1. A method for diagnosing an immune disease, comprising the step of immunologically measuring the CD80 antigen positive rate of lymphocytes contained in a body fluid sample isolated and collected from a human.

 2. The method of claim 1, wherein the lymphocytes are a lymphocyte subgroup.

 3. The diagnostic method according to claim 1, wherein the body fluid is peripheral blood.

 4. The diagnostic method according to claim 1, 2, or 3, wherein an anti-human CD80 monoclonal antibody that recognizes the CD80 antigen is used for immunological measurement.

 5. The diagnostic method according to claim 1, 2 or 3, wherein an anti-human CD80 monoclonal antibody recognizing the CD80 antigen and a monoclonal antibody recognizing a lymphocyte subgroup are used in combination for immunological measurement.

 6. The method according to any one of claims 1 to 5, further comprising the step of comparing the CD80 antigen positive rate with the CD80 antigen positive rate of lymphocytes and / or lymphocyte subgroups contained in a body fluid sample separated and collected from a healthy subject. The diagnostic method described in the section.

 7. A composition for diagnosing an immune disease, which comprises an anti-human CD80 monoclonal antibody that recognizes the CD80 antigen as an active ingredient.

 8. The diagnostic composition according to claim 7, which is used for the diagnostic method according to any one of claims 1 to 6.

 9. Use of an anti-human CD80 monoclonal antibody for the manufacture of a diagnostic composition for use in the diagnostic method according to any one of claims 1 to 5.

 10. A drug comprising an anti-human CD80 antibody that specifically recognizes human CD80 antigen.

 11. A therapeutic and / or prophylactic agent for immunological diseases comprising an anti-human CD80 antibody that specifically recognizes human CD80 antigen as an active ingredient.
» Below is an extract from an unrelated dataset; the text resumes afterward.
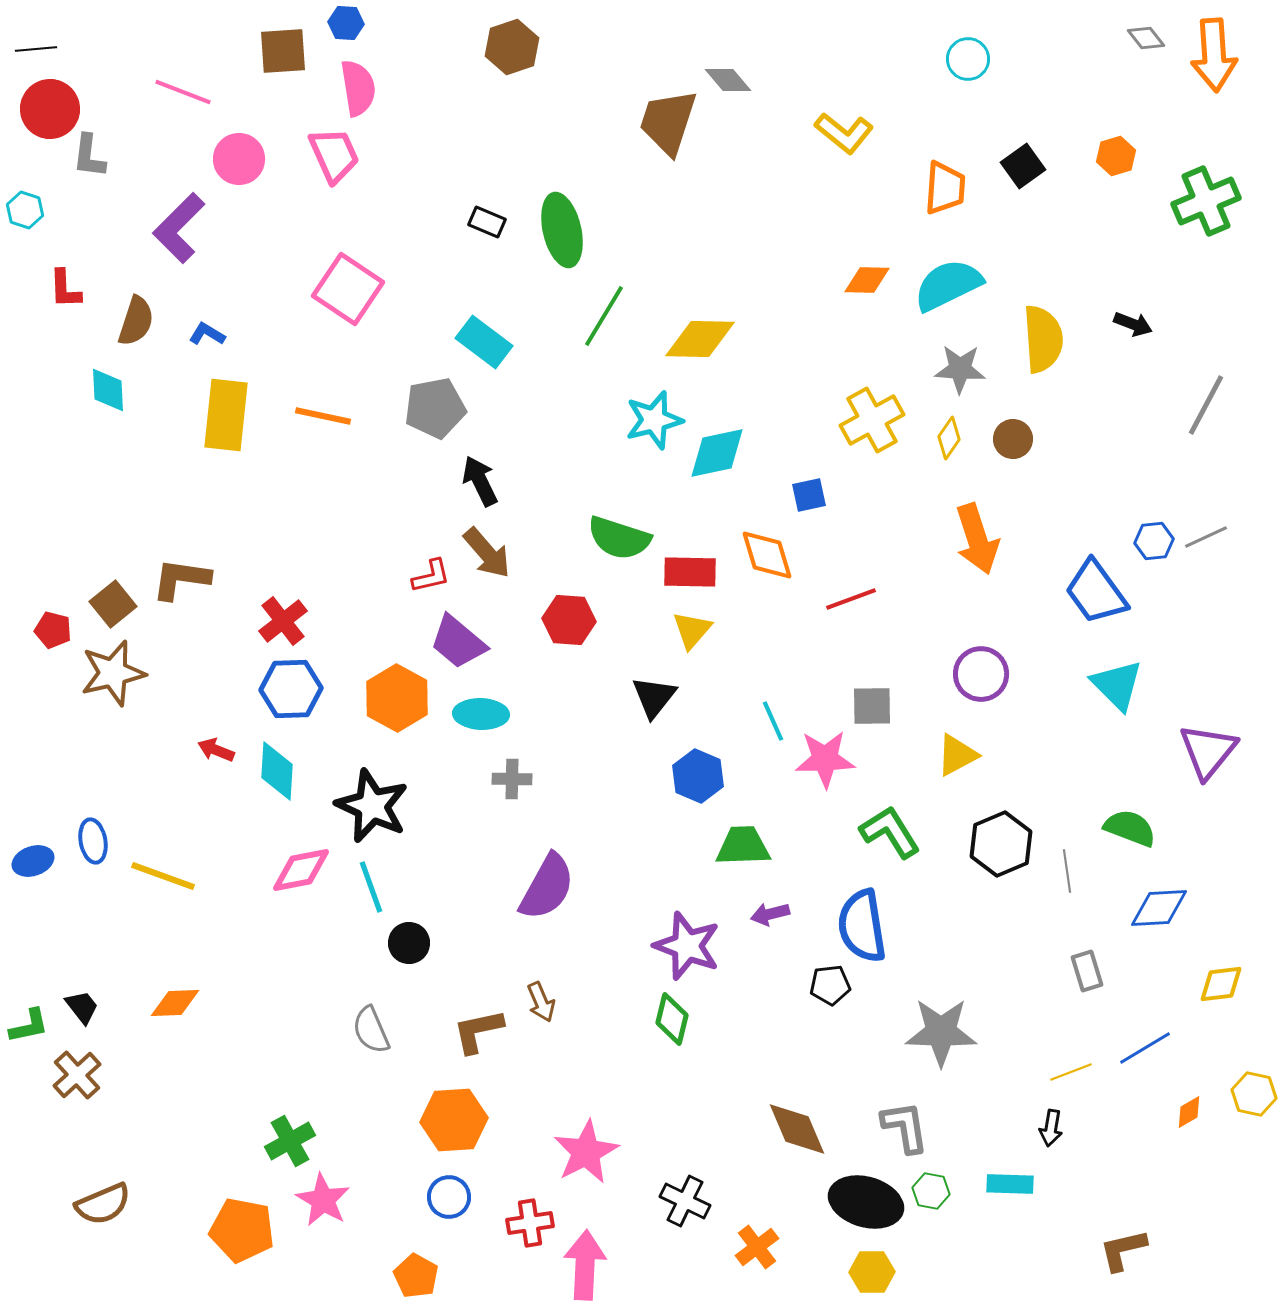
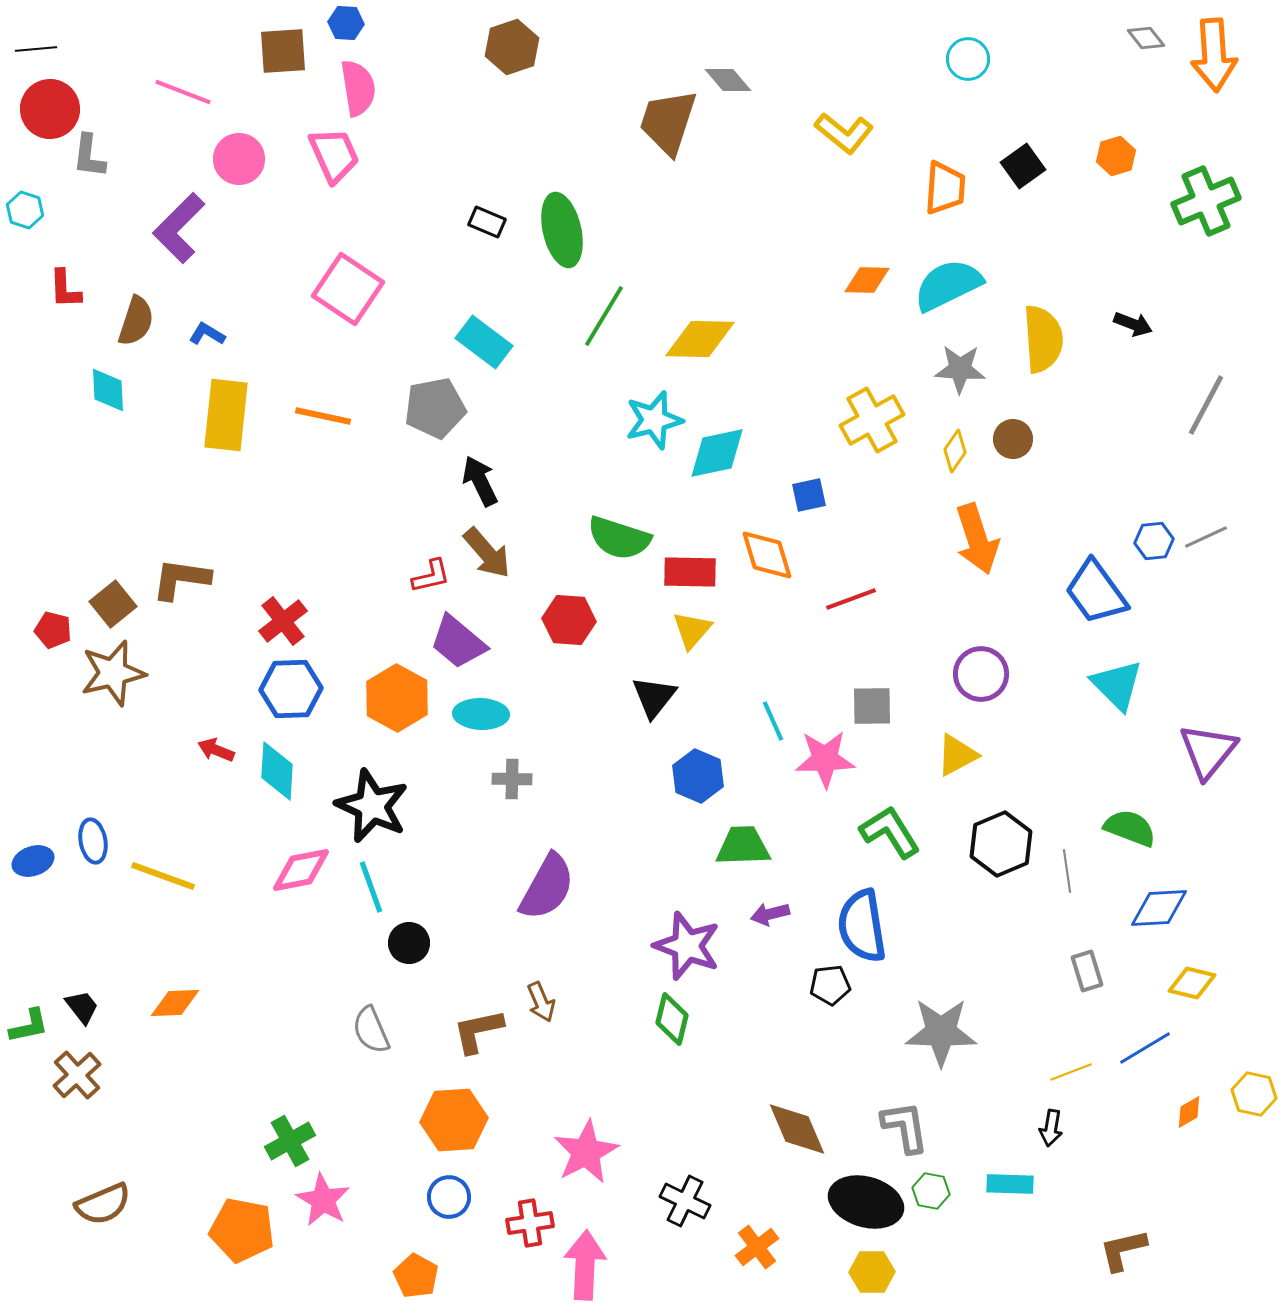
yellow diamond at (949, 438): moved 6 px right, 13 px down
yellow diamond at (1221, 984): moved 29 px left, 1 px up; rotated 21 degrees clockwise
 12. The therapeutic and / or prophylactic agent according to claim 11, wherein the antibody is an anti-human CD80 monoclonal antibody.

 13. The therapeutic, Z or prophylactic agent according to claim 11 or 12, wherein the antibody is an anti-human CD80 monoclonal antibody having CD80-positive lymphocyte elimination ability in a human body.

14. A method for treating and / or preventing an immune disease, which comprises the step of administering to a patient with an immune disease an effective amount of an anti-human CD80 antibody that specifically recognizes human CD80 antigen.

15. The method according to claim 14, wherein said antibody is an anti-human CD80 monoclonal antibody.

 16. The method according to claim 14 or 15, wherein the antibody is an anti-human CD80 monoclonal antibody capable of eliminating CD80-positive lymphocytes in a human body.

 17. Use of an anti-human CD80 antibody that specifically recognizes a human CD80 antigen for the manufacture of a therapeutic and / or prophylactic agent for an immune disease.

 18. Use according to claim 17, wherein said antibody is an anti-human CD80 monoclonal antibody.

 19. The use according to claim 17 or 18, wherein the antibody is an anti-human CD80 monoclonal antibody having CD80-positive lymphocyte elimination ability in a human body.